Don’t buy a bigger power station than you need — it’ll just weigh you down.
Think about the scenarios you’ll be using your unit in and what features could help you.
For instance, built-in LED lights are great for blackouts, temperature control is good for hot climates, carry handles are great for camping, and D-tap battery outputs are brilliant for YouTubers and photographers who need to charge digital camera batteries on the go.
Be prepared, as the scouts say.
If you’re planning to charge the item with solar panels, consider the conditions and the climate of where you are.
Not everywhere is LA.
Smaller power stations like the Renogy can only accept 50W solar charging, which means 10-20 hours of solar charging in GOOD conditions.
If you live somewhere that’s overcast, you can easily be waiting days and days for a full charge from solar power alone.
In an ideal world, we’d select the generator with the best capability and overall package of features that suit our needs.
However, price is an important aspect for most of us. Make sure you can afford the price of whatever portable solar generator you’re looking for.
While there are some upsides to this review, I would say that the Phoenix 300 generator is a very limited package with limited applications due to its small size and long charging times.
For campers, adventurers, and those who want basic backup power, I’d recommend getting the Jackery Explorer 500 instead.
The Jackery 500 has 500 wH of charge (an approximately 50% increase), as well as the capability for 100W solar charging, meaning it can charge twice as quickly as the Phoenix through solar panels.
The Explorer 500 even has an LCD screen that displays the exact percentage of the battery life, so you know exactly how much life is left until things go dark. If you need more power in general, you could also try the Jackery Explorer 1000 too.

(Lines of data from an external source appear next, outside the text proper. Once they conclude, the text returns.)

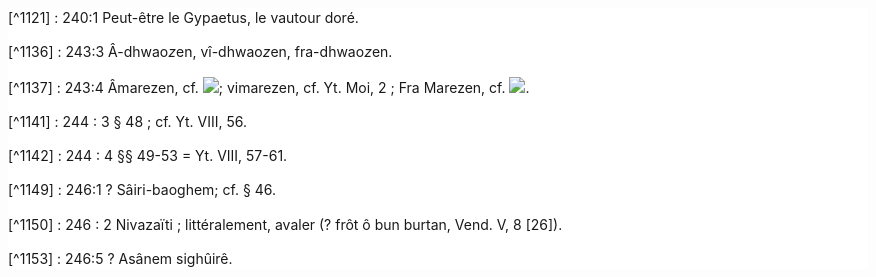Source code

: [^1117]: 239:3 Peut-être, percevez.

[^1118]: 239:4 Cf. Yt. XVI, 7, et Bundahi<i>s</i> XVIII, 6 : « ces poissons... connaissent le grattage d'une pointe d'aiguille (ou mieux, le trou) par lequel l'eau va augmenter, ou par lequel elle va diminuer » (tr. West).

[^1119]: 239:5 Avakhshaity<i>a</i>u, la nuit avant hu-vakhsha (avant le moment où la lumière commence à croître ; minuit).

[^1120]: 239:6 Cf. Yt. XVI, 10, et Bundahi<i>s</i> XIX, 32 : 'Concernant le cheval arabe p. 240, ils disent que si, dans une nuit noire, un seul cheveu tombe sur le sol, il le voit' (tr. West).

[^1121] : 240:1 Peut-être le Gypaetus, le vautour doré.

[^1122]: 240:2 'Même de son vol le plus élevé, il (le vautour) voit quand de la chair de la taille d'un poing est sur le sol' (Bund. XIX, 31 ; tr. West). Cf. Horapollo (I, 11).

[^1123]: 241:1 Peshô-parena. Le Vâre<i>n</i><i>g</i>ana est le même oiseau que le Vâraghna, le corbeau.

[^1124]: 241:2 La plume du Vâre<i>n</i><i>g</i>ana joue ici le même rôle que la plume du Sîmurgh dans le Shâh Nâmah. Lorsque le flanc de Rûdâbah fut ouvert pour faire sortir Rustem, sa blessure fut guérie en la frottant avec une plume de Sîmurgh ; Rustem, blessé à mort par Isfendyâr, fut guéri de la même manière.

[^1125]: 241:3 De celui qui tient cette plume.

[^1126]: 241:4 ? Vaêsaêpa.

[^1127]: 241:5 Cet oiseau.

[^1128]: 242:1 Kai Kaus; lorsqu'il essaya de monter au ciel sur un trône porté par des aigles (Journal Asiatique, 1881, I, 513).

[^1129]: 242:2 Une métaphore pour exprimer la rapidité du vent, du chameau et des rivières.

[^1130]: 242:3 Cf. Yt. V, 34.

[^1131]: 242:4 Le Sîmurgh ; cf. [p. 241](#p241), note [^1065].

[^1132]: 243:1 Douteux.

[^1133]: 243:2 Ou une flèche empennée de quatre plumes de Vâre<i>n</i><i>g</i>ana.

[^1136] : 243:3 Â-dhwao<i>z</i>en, vî-dhwao<i>z</i>en, fra-dhwao<i>z</i>en.

[^1137] : 243:4 Âmarezen, cf. ![](/image/book/Zoroastrianism/The_Zend_Avesta_Part_2/24300.jpg); vimarezen, cf. Yt. Moi, 2 ; Fra Marezen, cf. ![](/image/book/Zoroastrianism/The_Zend_Avesta_Part_2/24301.jpg).

[^1138]: 243:5 Cf. Yt. IV, 10.

[^1139]: 244:1 Contre la vérité.

[^1140]: 244:2 Cf. Yt. X, 108 seq.

[^1141] : 244 : 3 § 48 ; cf. Yt. VIII, 56.

[^1142] : 244 : 4 §§ 49-53 = Yt. VIII, 57-61.

[^1143]: 245:1 Gô<i>s</i>ûrûn ou Drvâspa ; voir Yt. IX. La destruction de tout être vivant est une blessure à Drvâspa.

[^1146]: 245:2 ? Vyâmbura.

[^1145]: 245:3 Le Haperesi et le Neme<i>t</i>ka sont probablement des espèces de bois vert ; il est interdit de mettre du bois vert dans le feu car il le tue et nuit en même temps au Génie de l'Eau.

[^1147]: 245:4 Afin de frapper.

[^1148]: 245:5 Le sens général des quatre dernières clauses est que les impies sont vaincus.

[^1149] : 246:1 ? Sâiri-baoghem; cf. § 46.

[^1150] : 246 : 2 Nivazaïti ; littéralement, avaler (? frôt ô bun burtan, Vend. V, 8 \[26\]).

[^1151]: 246:3 Littéralement, dépasser.

[^1152]: 246:4 Cf. Yt. V, 85.

[^1153] : 246:5 ? Asânem sighûirê.

[^1154]: 246:6 Cf. Yt. V, 69.

[^1155]: 247:1 De Yasna X, 20 (62), où, au lieu des mots, 'dans le bœuf est notre force (amem), dans le bœuf est notre besoin', le texte a, 'dans le bœuf est son besoin, dans le bœuf est notre besoin', ce qui signifie, 'quand nous lui donnons son besoin (eau et herbe), il nous donne notre besoin (lait et veaux)' (trad. Pahl.).

[^1156]: 248:1 Voir [p. 120](Yasts_10#p120), note [2](Yasts_10#fn558).

[^1157]: 248:2 Qui offrira un sacrifice à Verethraghna.

[^1094]: 232:1 Verethraghna.
[^1096]: 233:1 Comme ci-dessus, § 3.
[^1097]: 233:2 Comme ci-dessus, § 4.
[^1098]: 233:3 Comme ci-dessus, § 5.
[^1100]: 234:2 Douteux (dadãsôi<i>s</i>).
[^1102]: 234:4 Apprivoisé, domestiqué.
[^1104]: 234:6 ? Haitahê.
[^1105]: 235:1 Cf. Yt. X, 70.
[^1106]: 235:2 Ou mieux, se précipiter devant. Cf. Yt. X, 127.
[^1109]: 236:2 Le corbeau était consacré à Apollon. On dit que les prêtres du soleil en Perse étaient appelés corbeaux (Porphyre). Cf. Georgica I, 45.
[^1111]: 236:4 Douteux.
[^1112]: 237:1 La Gloire royale est décrite volant sous la forme d'un corbeau, Yt. XIX, 35.
[^1113]: 237:2 Douteux.
[^1114]: 237:3 Tandis qu'Ardashîr, le fondateur de la dynastie sassanide, fuyait Ardavân, un beau bélier sauvage courut après lui et le rattrapa, et Ardavân comprit de là que la Gloire royale l'avait quitté et était passée à son rival (Shâh Nâmah, Ardashîr ; Kâr Nâmakî Artachshîr, tr. Noeldeke, p. 45).
[^1116]: 239:2 Voir Vendîdâd XIX, 42.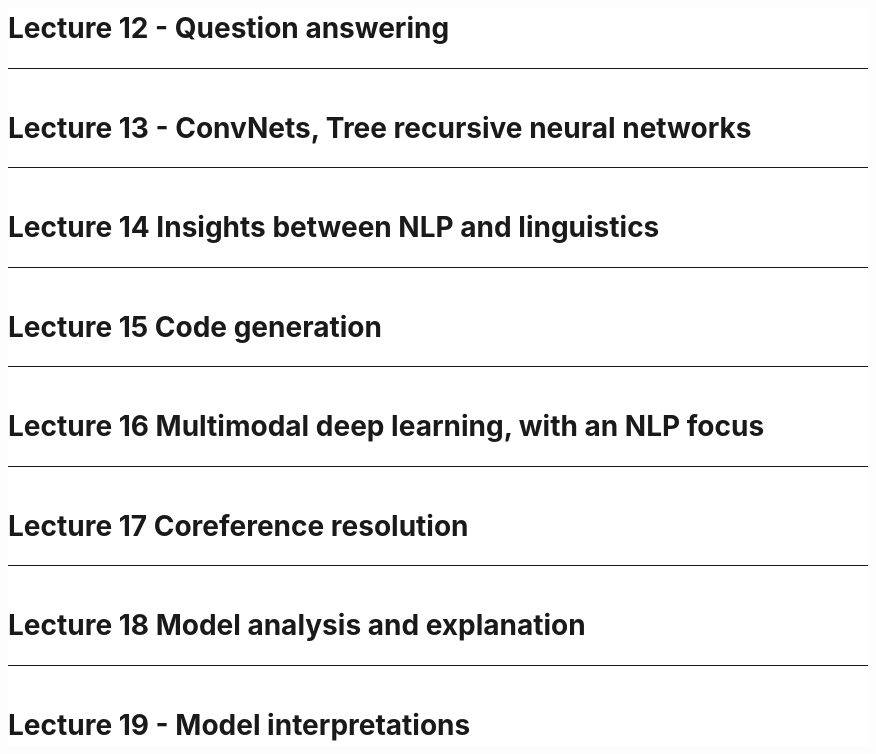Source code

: # Lecture 12 - Question answering

---
# Lecture 13 - ConvNets, Tree recursive neural networks

---
# Lecture 14 Insights between NLP and linguistics

---
# Lecture 15 Code generation

---
# Lecture 16 Multimodal deep learning, with an NLP focus

---
# Lecture 17 Coreference resolution

---
# Lecture 18 Model analysis and explanation

---
# Lecture 19 - Model interpretations 


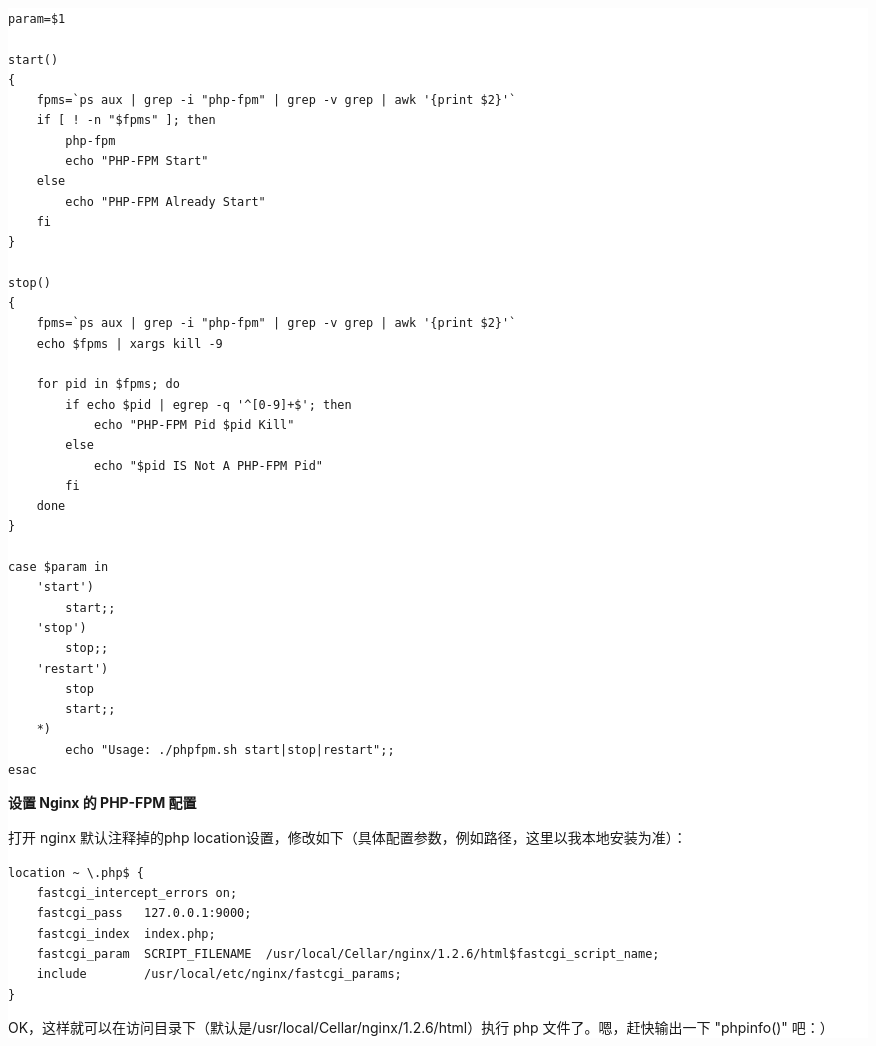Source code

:     
    param=$1
    
    start()
    {
        fpms=`ps aux | grep -i "php-fpm" | grep -v grep | awk '{print $2}'`
        if [ ! -n "$fpms" ]; then
            php-fpm
            echo "PHP-FPM Start"
        else
            echo "PHP-FPM Already Start"
        fi
    }
    
    stop()
    {
        fpms=`ps aux | grep -i "php-fpm" | grep -v grep | awk '{print $2}'`
        echo $fpms | xargs kill -9
    
        for pid in $fpms; do
            if echo $pid | egrep -q '^[0-9]+$'; then
                echo "PHP-FPM Pid $pid Kill"
            else
                echo "$pid IS Not A PHP-FPM Pid"
            fi
        done
    }
    
    case $param in
        'start')
            start;;
        'stop') 
            stop;;
        'restart')
            stop
            start;;
        *)
            echo "Usage: ./phpfpm.sh start|stop|restart";;
    esac
    

**设置 Nginx 的 PHP-FPM 配置**

打开 nginx 默认注释掉的php location设置，修改如下（具体配置参数，例如路径，这里以我本地安装为准）：

    
    
    location ~ \.php$ {
        fastcgi_intercept_errors on;
        fastcgi_pass   127.0.0.1:9000;
        fastcgi_index  index.php;
        fastcgi_param  SCRIPT_FILENAME  /usr/local/Cellar/nginx/1.2.6/html$fastcgi_script_name;
        include        /usr/local/etc/nginx/fastcgi_params;
    }
    

OK，这样就可以在访问目录下（默认是/usr/local/Cellar/nginx/1.2.6/html）执行 php 文件了。嗯，赶快输出一下
"phpinfo()" 吧：）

I hope you enjoyed this review. Though the Phoenix has its pluses, I would thoroughly recommend the Jackery Explorer 500 to anyone considering buying the Phoenix 300.
THE JACKERY EXPLORER 500
My Phoenix 300 charges my phone through usb while the power bank is charging. The only thing that can’t be used is the ac output while charging the power bank. Unless you got a different version of Phoenix 300, your claim it can’t use any output while charging is incorrect.
Renogy apparently has fallen off the face of the earth. Try calling them. You get routed to VM and then clicks you off. I get no response to my ‘submit a ticket and we’ll get back to you as soon as possible’ and they have $279 of my money. Nice!